Kürtler, dört ülkenin sınırlarıyla bölünmüş ve I. Dünya Savaşı’ndan sonra devletler arasındaki bu bölüşümü reddeden sömürge karşıtı bir tutum izlemiştir. Başını Britanya ve Fransa gibi ülkelerin çektiği emperyalist blok, savaş sonrasında Orta Doğu’da sınırları yeniden çizerken Kürdistan’ı da Türkiye, İran, Irak ve Suriye arasında de facto bölmüştür.
Lozan görüşmelerinde Kemalist iktidar, Britanya’yı Güney Kürdistan’da Kürtlerin taleplerine sessiz kalmakla; İngiltere ise Türkiye’yi Kuzey Kürdistan’da Kürtlerin statü talebini bastırmakla suçlamıştır.

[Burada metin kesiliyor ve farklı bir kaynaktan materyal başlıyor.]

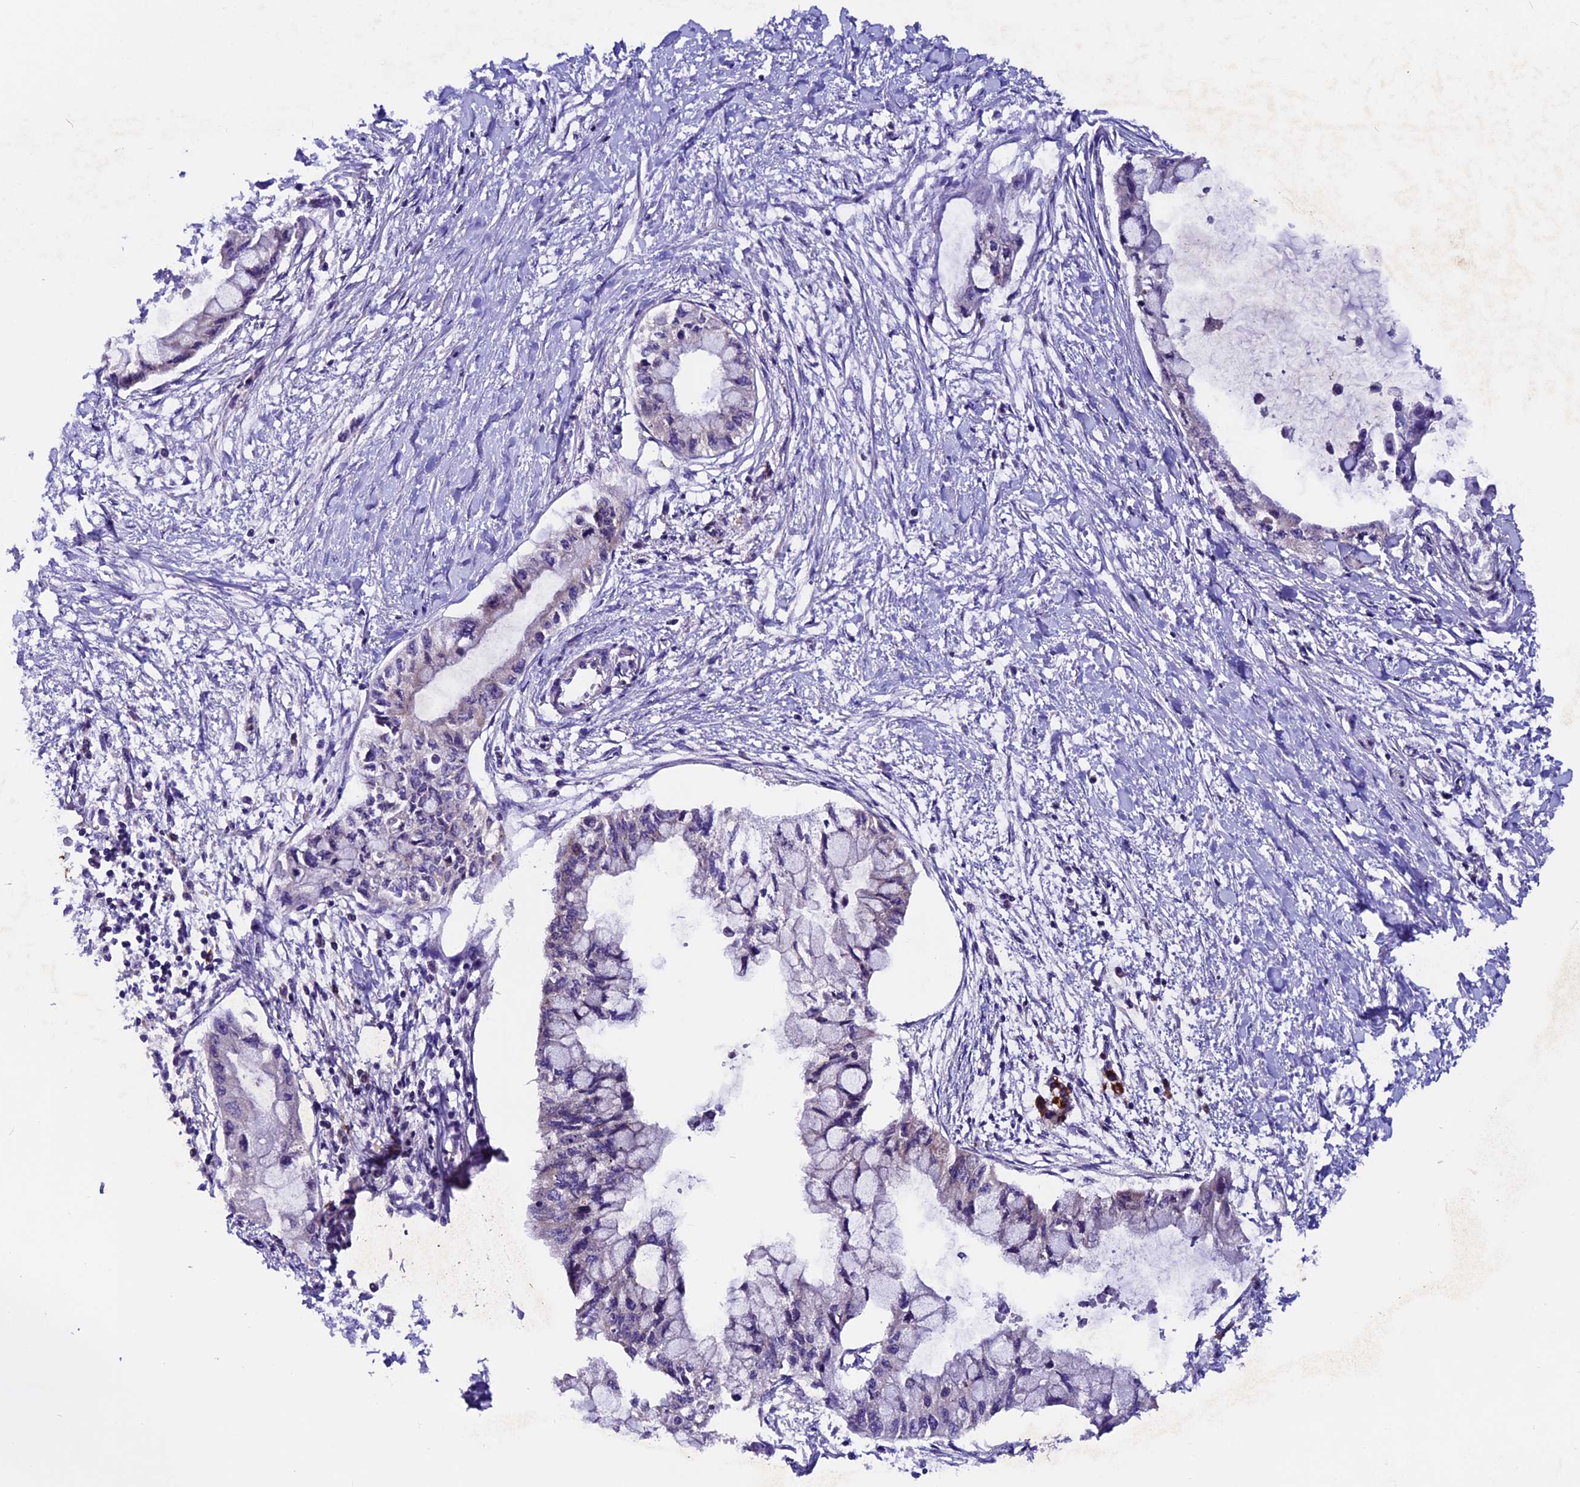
{"staining": {"intensity": "negative", "quantity": "none", "location": "none"}, "tissue": "pancreatic cancer", "cell_type": "Tumor cells", "image_type": "cancer", "snomed": [{"axis": "morphology", "description": "Adenocarcinoma, NOS"}, {"axis": "topography", "description": "Pancreas"}], "caption": "This is a micrograph of IHC staining of pancreatic cancer, which shows no expression in tumor cells.", "gene": "ZNF598", "patient": {"sex": "male", "age": 48}}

Karşılıklı denge ve suçlamaların damga vurduğu bu görüşmeler bir nihayete erdiğinde Kürtlere kalan tek seçenek isyan olmuştur.

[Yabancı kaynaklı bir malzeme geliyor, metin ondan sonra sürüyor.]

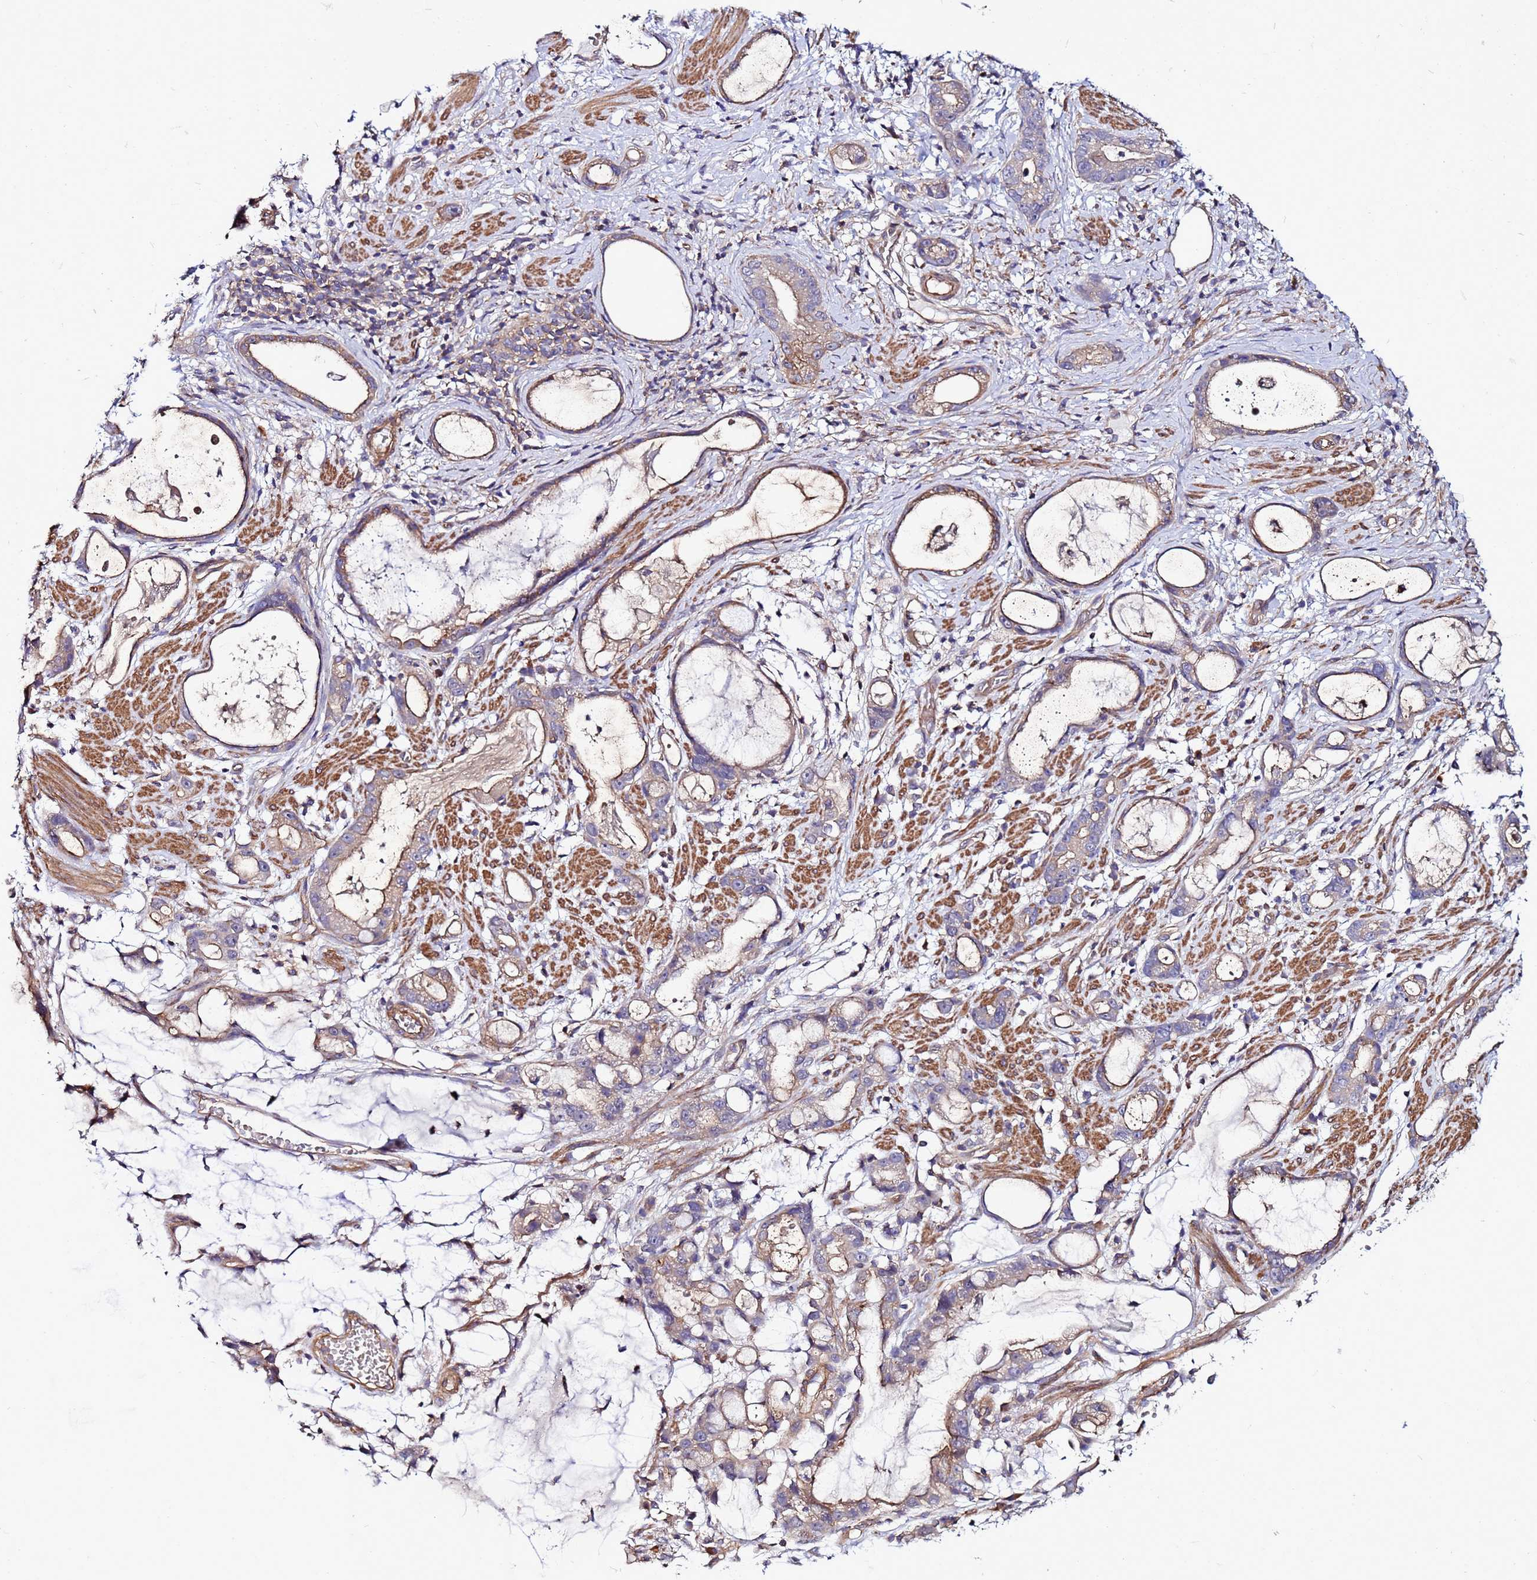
{"staining": {"intensity": "moderate", "quantity": "<25%", "location": "cytoplasmic/membranous"}, "tissue": "stomach cancer", "cell_type": "Tumor cells", "image_type": "cancer", "snomed": [{"axis": "morphology", "description": "Adenocarcinoma, NOS"}, {"axis": "topography", "description": "Stomach"}], "caption": "About <25% of tumor cells in stomach cancer (adenocarcinoma) demonstrate moderate cytoplasmic/membranous protein expression as visualized by brown immunohistochemical staining.", "gene": "STK38", "patient": {"sex": "male", "age": 55}}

Türkiye’de burjuva cumhuriyetin kuruluş kodlarında Kürtlere dair uzlaşmaya yatkın bir bakış mevcut değildir. Sırasıyla Koçgiri, Şeyh Sait ve Ağrı isyanlarının temel talebi esasen statüdür. Buna verilen yanıt ise inkâr ve imha olmuştur. Kemalist iktidar son mevzi olan Dersim’de isyana dahi gerek görmeden katliama girişmiş, Kürtlerin ulusal önderlerini İstiklal Mahkemeleri'nde sanık olarak yargılamış, idam ve katliamlarla yok edemediği direnişi bir “terör” konusu hâline getirmiştir. Bu dönemde asimilasyon politikalarını devreye koyan iktidar, Kürtleri sürgüne göndererek Türkleştirmeye, durumu “yatıştırmaya” çabalamıştır.
O hâlde şu tespite varmamızda herhangi bir sakınca olmayacaktır. Kürt sorunu; benzer örneklerine Irak, İran ve Suriye’de kurumsallaşan rejimlerde de rastladığımız üzere yapısaldır ve kapitalist üretim ve bölüşüm ilişkilerinin egemen olduğu ulus-devlet formasyonu bu sorunun yeniden üretilmesinde hâlâ başat faktördür.
Evet, 1920’lerle beraber kurumsallaşan Türkiye Cumhuriyeti bir halklar mezarlığıdır. Türk kimliği esas alınarak inşa edilen devlet aygıtı, halkların eşit ulusal haklarla bir arada yaşamasına imkân sağlamamıştır. 1946’ya kadar süren tek partili rejimin bir “demokratik zemin” inşa etme çabası yoktur. Devlet, bu dönemde düzenin asayişini asimilasyon ya da imha yoluyla sağlama, baskı aygıtlarını sistematize etme, isyan dalgasını gayrimeşrulaştırma, tüm bunları yaparak ise “kaosu” dindirme gayretindedir. 1938 yılında Dersim’de gerçekleştirilen katliam sonrası Kürt sorununda inkâr dönemi de başlamış oldu. Kürtlerden dağ Türkü, eşkiya, hain olarak bahseden egemenler tek ulus yaratma gayretinden milim şaşmamıştır.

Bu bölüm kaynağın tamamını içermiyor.